The Floggings Will Continue Until Morale Improves


I have a plan that will solve both of the pressing  domestic problems of our nation. 

The price of oil is shooting through the roof.  Here in Middle Tennessee regular gas is creeping towards the $3 per gallon mark.  Peak Oil is here, according to the usual gang of doomsayers. 

The other gang of usual doomsayers claim that the rampant invasion of illegal aliens from South of the Border  are coming in to the country and "tookourjobs".

Here’s the plan:  We buy a shitload of rickshaws and make the illegals pull them.  Instead of going to the expense, trouble and cost to round up all the illegals, we tell them they will be deported unless they get in the rickshaw pullin’ bidness.  Pay them a buck or two above minimum wage, so it’s not, you know, slavery.  That will get cars off the road, provide full employment as well as new entrepreneurial opportunities for the small business man.  With all the illegals pulling rickshaws, there won’t be any more of this sniveling about the illegals doing "jobs Americans won’t do".  Because, if anything fits that definition, it’s rickshaw pulling.

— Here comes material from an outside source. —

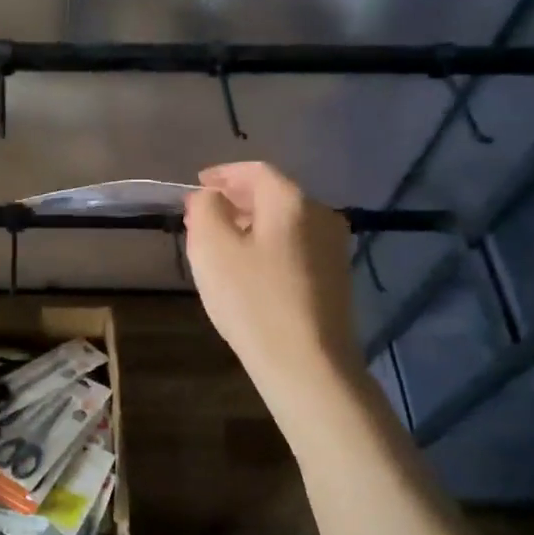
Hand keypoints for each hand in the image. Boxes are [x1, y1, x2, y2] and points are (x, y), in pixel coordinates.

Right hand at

With fewer cars on the road, demand for fuel will drop.  As demand drops, so will price.  There you go.  Full employment and cheap gas.  You’re welcome. 

kramrickshaw.jpg Newman: It’s the romance of the hansom cab without the guilt or dander of the equine.





On a related topic, for my employees who may be reading this:

If you decide to take Monday "off" for this bullshit protest deal, you are so fucking fired.  I will hire some Rent-A-Drunks to replace you all.   I value you all as important to our company’s future success and feel that you are all family, but if you aren’t at work when I get back from out of town on Monday, you can all go pull  a rickshaw.

Bienvenidos Estados Unidos.  Chupa mi pito.


6 Responses to “The Floggings Will Continue Until Morale Improves”

  1. W Says:

    Holy shit man. You’re a genius.

  2. elizabeth Says:

    wildly enough, I had this same thought the other night. Perhaps you are with the government and are spying on me?

  3. Nashville Knucklehead Says:

    I knew a guy who used to pull a rickshaw in Toronto. He said he was in the best shape of his life. Said he got laid alot.Of course, he got laid by chicks who would screw a rickshaw puller.

  4. Paul Herrmann Says:

    This is funny as hell……Have you ever thought about running for President or Congress?I would fire them too…Great Post and from Todd-a’s blogsite to yours, I am going to link this to our blogsite.

  5. saraclark Says:

    I have a t-shirt with a skull and cross bones with the saying "the beatings will continue until morale improves." I love it, it always gets comments in public and I wore on my last day at work.I wouldn’t mind meeting a rickshaw driver…

  6. newscoma Says:

    Is there anyway in this capitalist society that anyone of us could start are own rickshaw business?I mean, when I was about nine, I bought a pet rock, so there has to be an avenue of investment and financial gain for this alternative fuel source.Yellow Rickshaw Inc., something like that?